GIVEN ENTRIES:
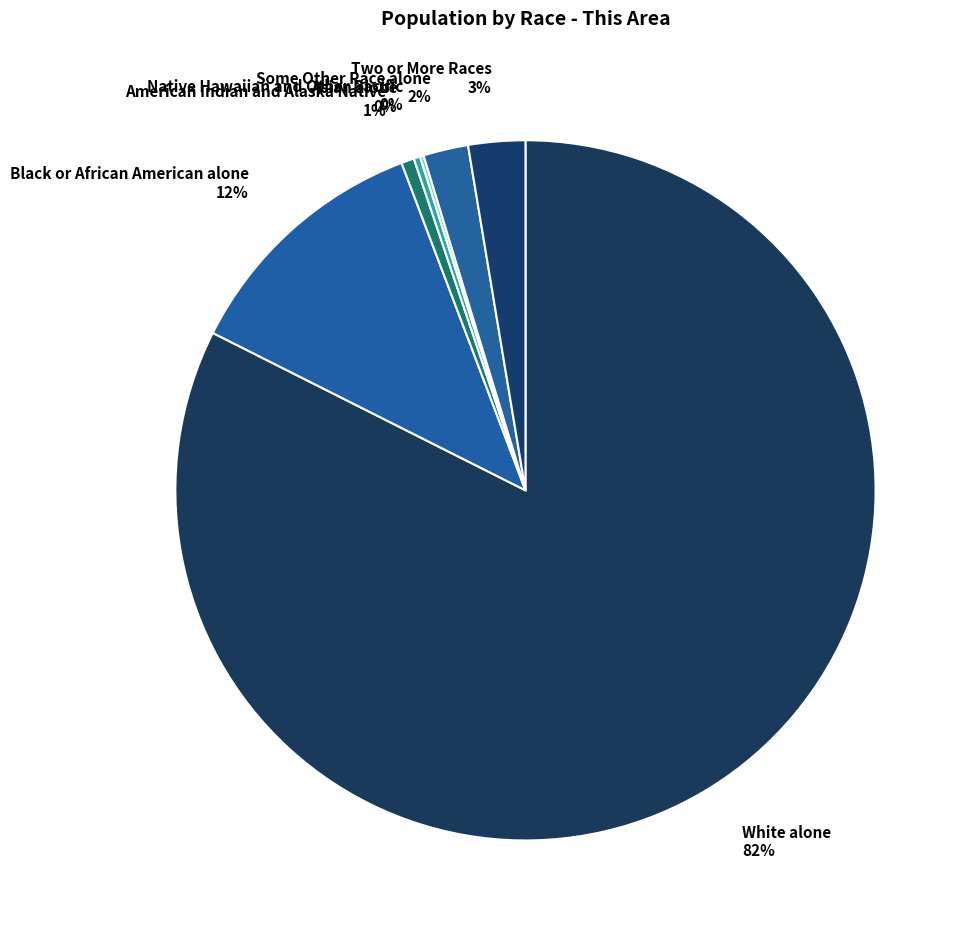

Which category has the biggest portion of the pie?

White alone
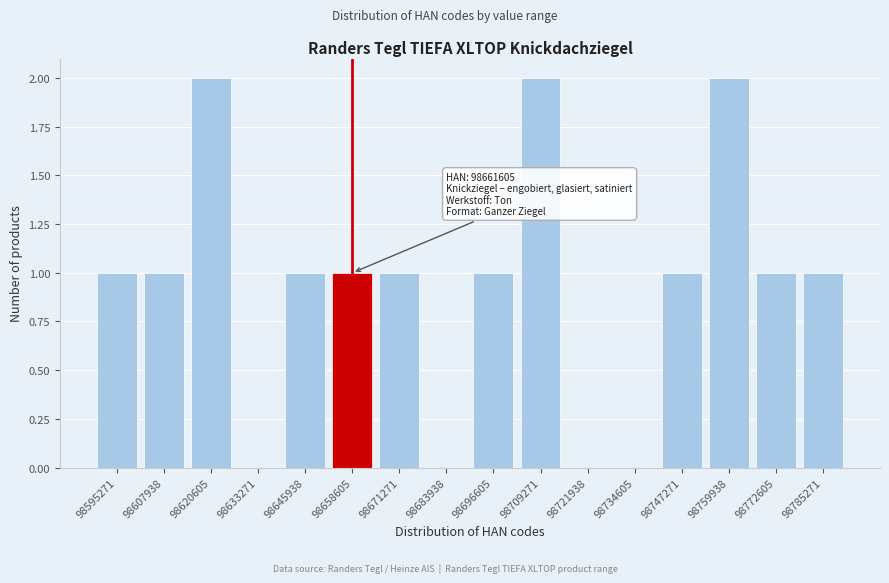

Reading left to right, extract all data points from this chart.

98595271=1	98607938=1	98620605=2	98633271=0	98645938=1	98658605=1	98671271=1	98683938=0	98696605=1	98709271=2	98721938=0	98734605=0	98747271=1	98759938=2	98772605=1	98785271=1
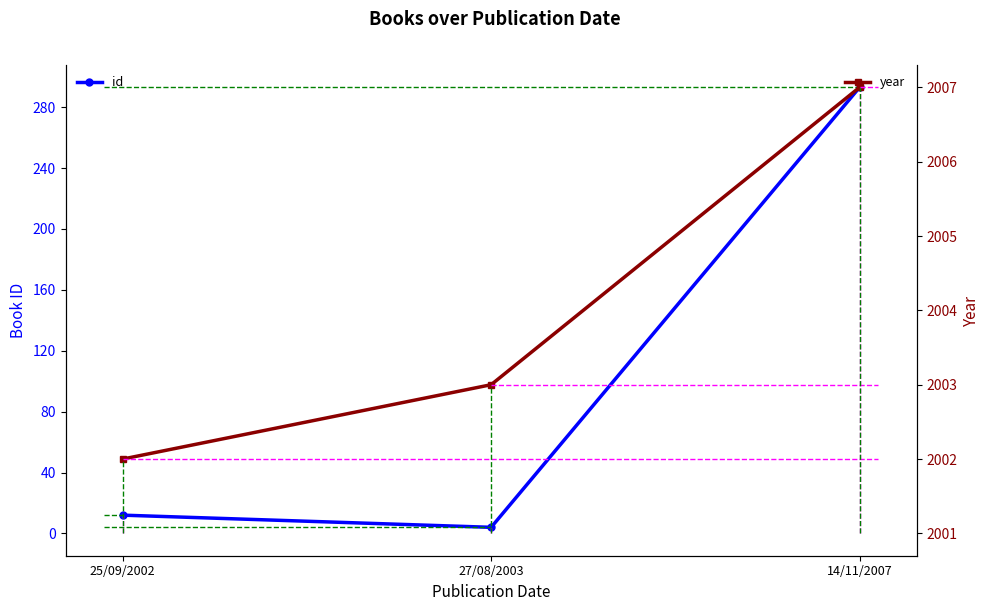

Rank the series at 27/08/2003 from lowest to highest value.

id, year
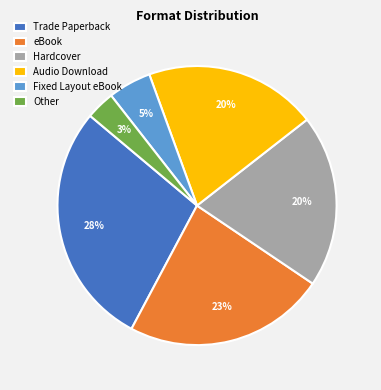

Between Trade Paperback and Audio Download, which is larger?

Trade Paperback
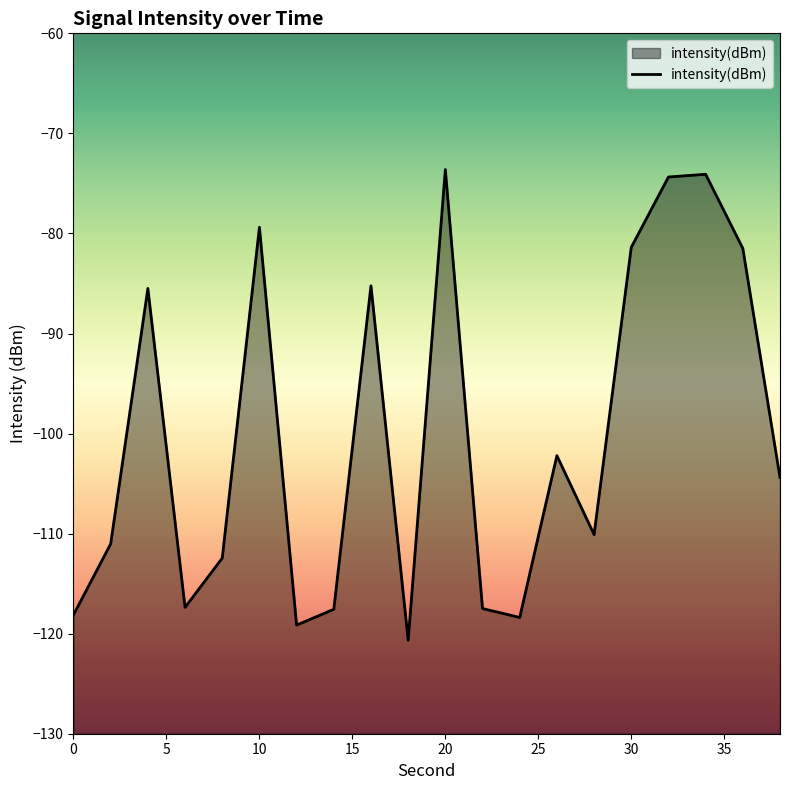

How many points are higher than both their immediate neighbors (excluding endpoints)?

6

YOUR OBJECTIVE: Count the lines in the rows above that contain the string "Trade". Reply with the number only.

TASK OUTPUT: 2